Musicians always say that they’re proud of their new album — that’s a given. But we can fully trust Kershaw, safe in the knowledge that if she wasn’t happy with it, she wouldn’t have put it out. It is a wonderful piece of work — genuinely touching and cohesive. That flow is important to her, in this digital world that demands instant gratification.

“I’m purely just looking for the songs that go together,” Kershaw says. “With Arcadia, I wanted these songs to live together. So I look at it more in terms of what larger story I want to tell between songs.”

Every online sensation and influencer has a different story, though if you ask them they all say “be yourself.” Kershaw has that down. Her personality and art are inextricably linked, something that she says is vital for her own health as the world continues to go to shit around us.

“I read a really good book … called Your Art Will Save Your Life by Beth Pickens,” Kershaw says. “She coaches artists and she put all of the things that she teaches artists in a book, in part because of the [2016] election. It’s so artists don’t lose hope and stop doing the thing that is so innate to them and also in their best interest. I know I’m the best version of myself when I’m writing songs. I’m a calmer person, a kinder person, kinder to myself and better for the world. Art is the kindest thing you can do for yourself and others so it’s important.”

This year sees Kershaw make her Noise Pop debut, though she very much enjoys performing at festivals in general.

“It’s amazing energy,” she says. “People coming together to celebrate and enjoy music — that’s the greatest thing in the whole world in my opinion.”

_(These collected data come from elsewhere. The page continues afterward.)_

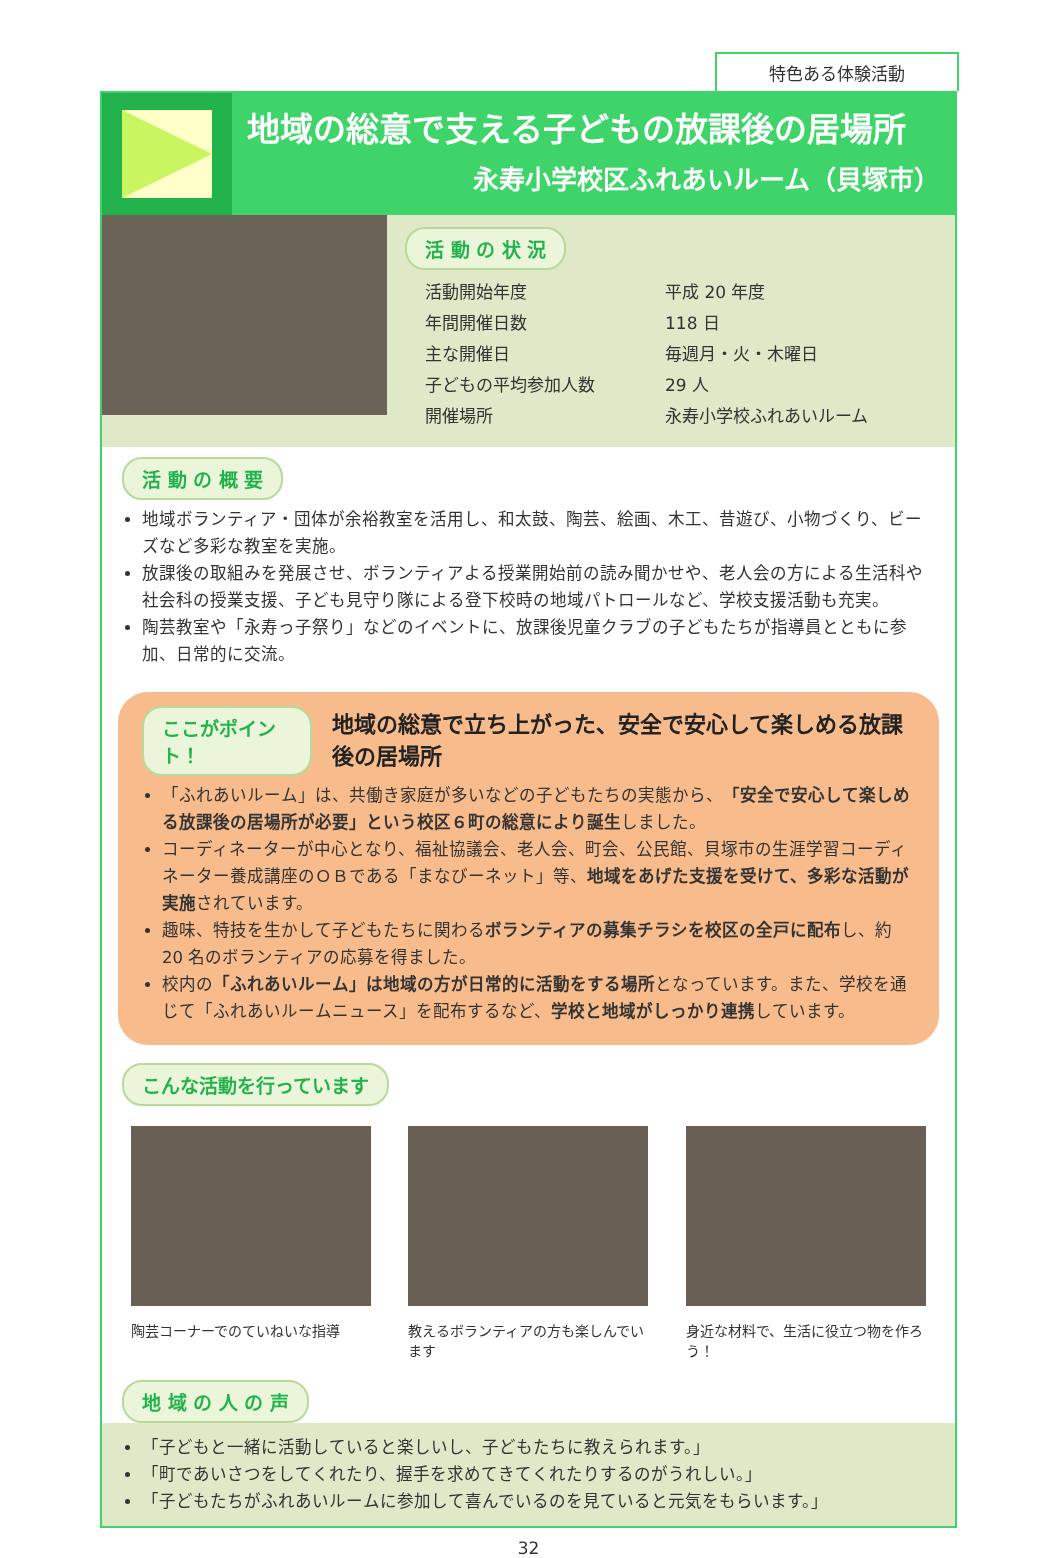特色ある体験活動
地域の総意で支える子どもの放課後の居場所
永寿小学校区ふれあいルーム（貝塚市）
活 動 の 状 況
| 活動開始年度 | 平成 20 年度 |
| 年間開催日数 | 118 日 |
| 主な開催日 | 毎週月・火・木曜日 |
| 子どもの平均参加人数 | 29 人 |
| 開催場所 | 永寿小学校ふれあいルーム |
活 動 の 概 要
地域ボランティア・団体が余裕教室を活用し、和太鼓、陶芸、絵画、木工、昔遊び、小物づくり、ビーズなど多彩な教室を実施。
放課後の取組みを発展させ、ボランティアよる授業開始前の読み聞かせや、老人会の方による生活科や社会科の授業支援、子ども見守り隊による登下校時の地域パトロールなど、学校支援活動も充実。
陶芸教室や「永寿っ子祭り」などのイベントに、放課後児童クラブの子どもたちが指導員とともに参加、日常的に交流。
ここがポイント！
地域の総意で立ち上がった、安全で安心して楽しめる放課後の居場所
「ふれあいルーム」は、共働き家庭が多いなどの子どもたちの実態から、「安全で安心して楽しめる放課後の居場所が必要」という校区６町の総意により誕生しました。
コーディネーターが中心となり、福祉協議会、老人会、町会、公民館、貝塚市の生涯学習コーディネーター養成講座のＯＢである「まなびーネット」等、地域をあげた支援を受けて、多彩な活動が実施されています。
趣味、特技を生かして子どもたちに関わるボランティアの募集チラシを校区の全戸に配布し、約 20 名のボランティアの応募を得ました。
校内の「ふれあいルーム」は地域の方が日常的に活動をする場所となっています。また、学校を通じて「ふれあいルームニュース」を配布するなど、学校と地域がしっかり連携しています。
こんな活動を行っています
陶芸コーナーでのていねいな指導 教えるボランティアの方も楽しんでいます
身近な材料で、生活に役立つ物を作ろう！
地 域 の 人 の 声
「子どもと一緒に活動していると楽しいし、子どもたちに教えられます。」
「町であいさつをしてくれたり、握手を求めてきてくれたりするのがうれしい。」
「子どもたちがふれあいルームに参加して喜んでいるのを見ていると元気をもらいます。」
32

As for her set, she’s just hoping that she won’t burst into tears.

“The audience can cry — but hopefully no crying for me,” she says. “My shows are very intimate and honest, and they become more and more so all the time… I usually tell personal stories.”

Personal stories are, after all, what she’s built her career on.

Lily Kershaw, Tuesday, Feb. 25, 7 p.m., at the Swedish American Hall. $18-$20.